> [TASK TO COMPLETE] Your answer must be a single number: how many lines in the records below contain the word "that".

> [MATERIAL FOR THE TASK]
━━━━━━━━━━━━━━━━━━━━
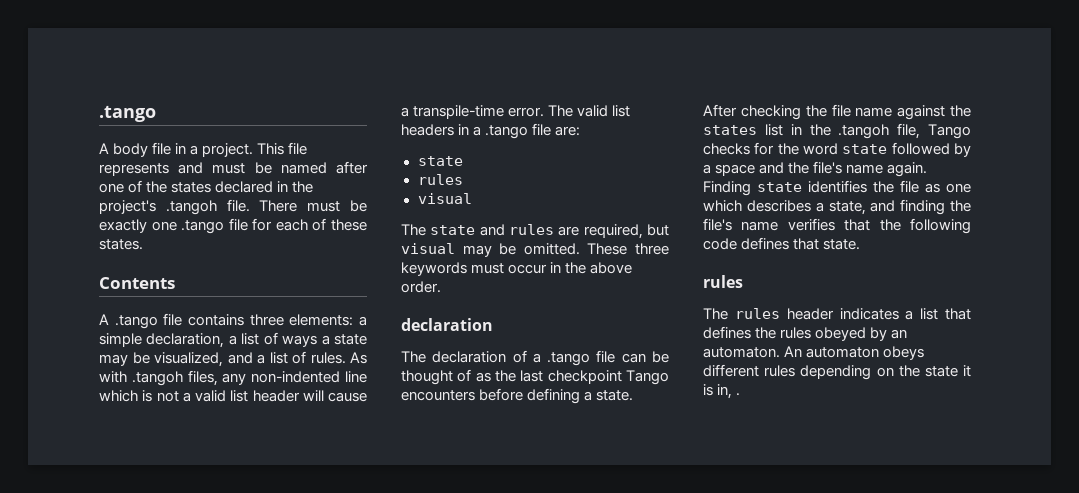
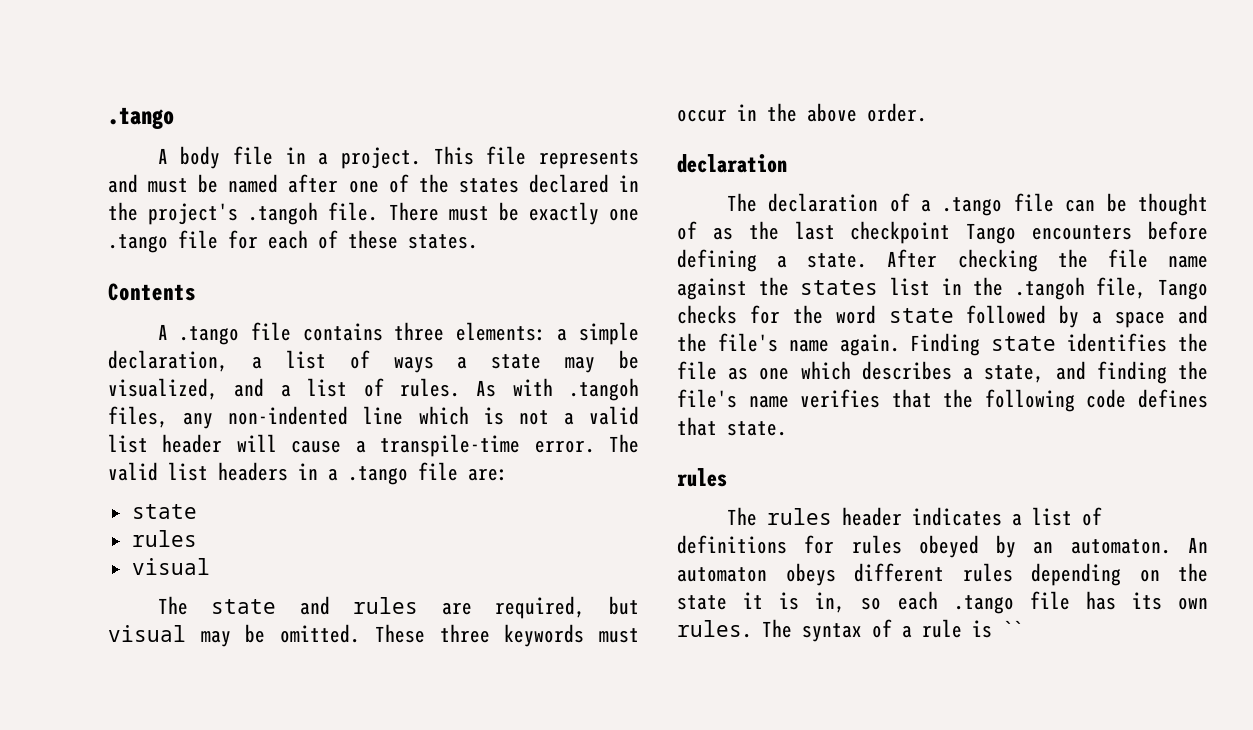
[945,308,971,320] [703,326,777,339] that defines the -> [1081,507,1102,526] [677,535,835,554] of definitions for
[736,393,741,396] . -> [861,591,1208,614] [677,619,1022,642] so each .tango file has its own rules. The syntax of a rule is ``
━━━━━━━━━━━━━━━━━━━━
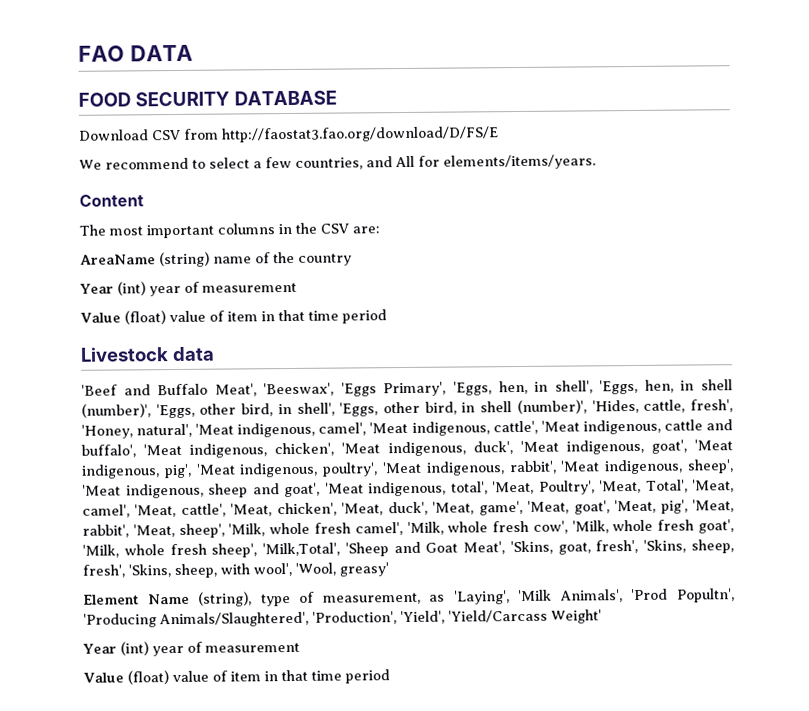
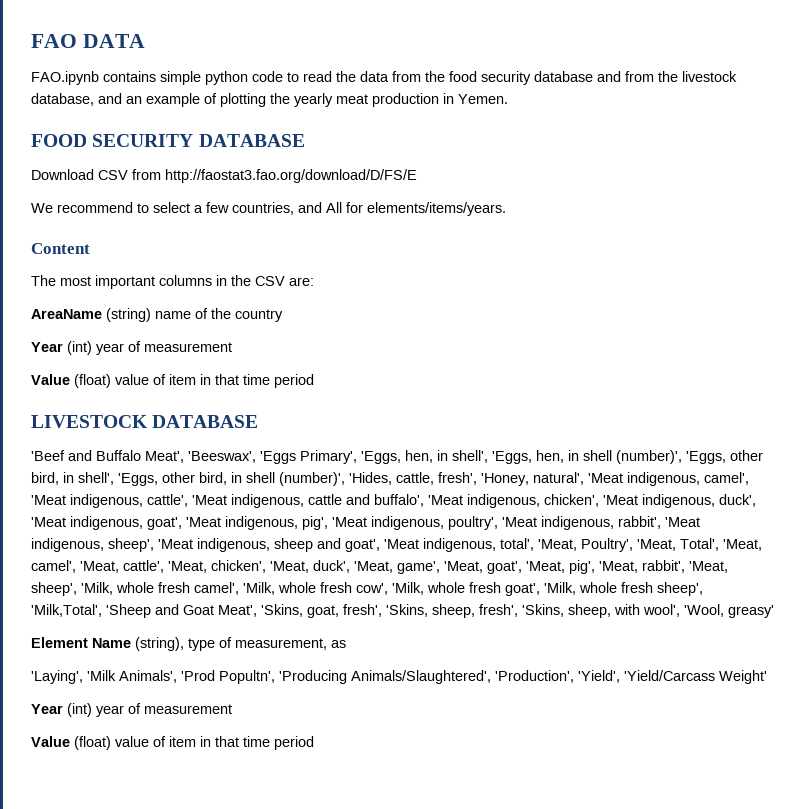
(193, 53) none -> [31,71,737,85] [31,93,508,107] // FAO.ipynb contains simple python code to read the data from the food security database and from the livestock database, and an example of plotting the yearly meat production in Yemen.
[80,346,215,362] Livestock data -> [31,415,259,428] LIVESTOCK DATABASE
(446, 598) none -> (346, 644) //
━━━━━━━━━━━━━━━━━━━━
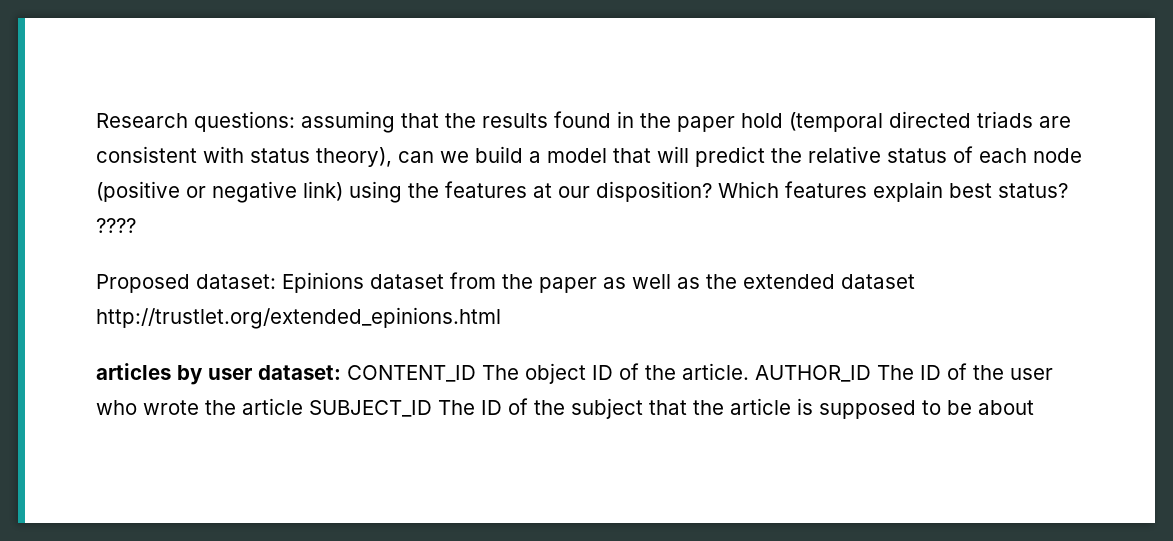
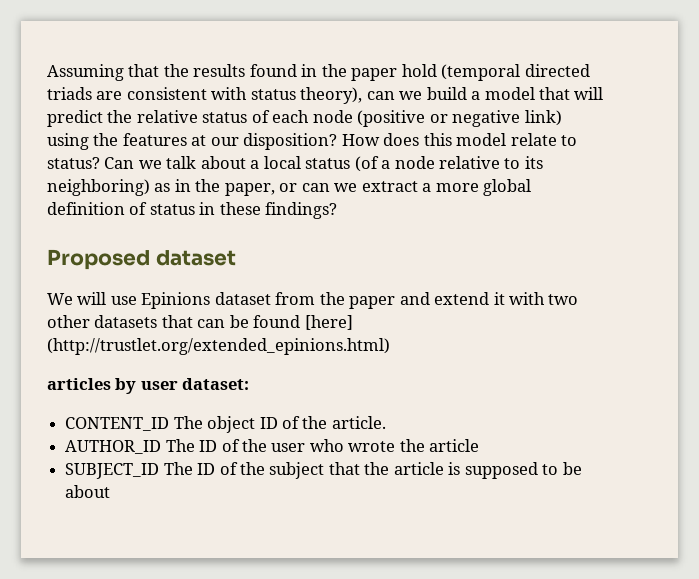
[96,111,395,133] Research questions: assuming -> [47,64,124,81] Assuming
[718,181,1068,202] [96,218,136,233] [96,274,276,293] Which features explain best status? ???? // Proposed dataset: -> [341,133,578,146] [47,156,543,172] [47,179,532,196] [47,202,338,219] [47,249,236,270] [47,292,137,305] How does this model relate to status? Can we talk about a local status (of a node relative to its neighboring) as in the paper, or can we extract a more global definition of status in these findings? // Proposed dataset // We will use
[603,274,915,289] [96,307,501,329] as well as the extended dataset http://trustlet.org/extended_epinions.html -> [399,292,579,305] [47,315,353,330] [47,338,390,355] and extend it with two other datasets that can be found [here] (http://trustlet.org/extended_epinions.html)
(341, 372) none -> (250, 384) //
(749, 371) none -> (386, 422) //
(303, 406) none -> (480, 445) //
━━━━━━━━━━━━━━━━━━━━
> [FINISHED TASK] 2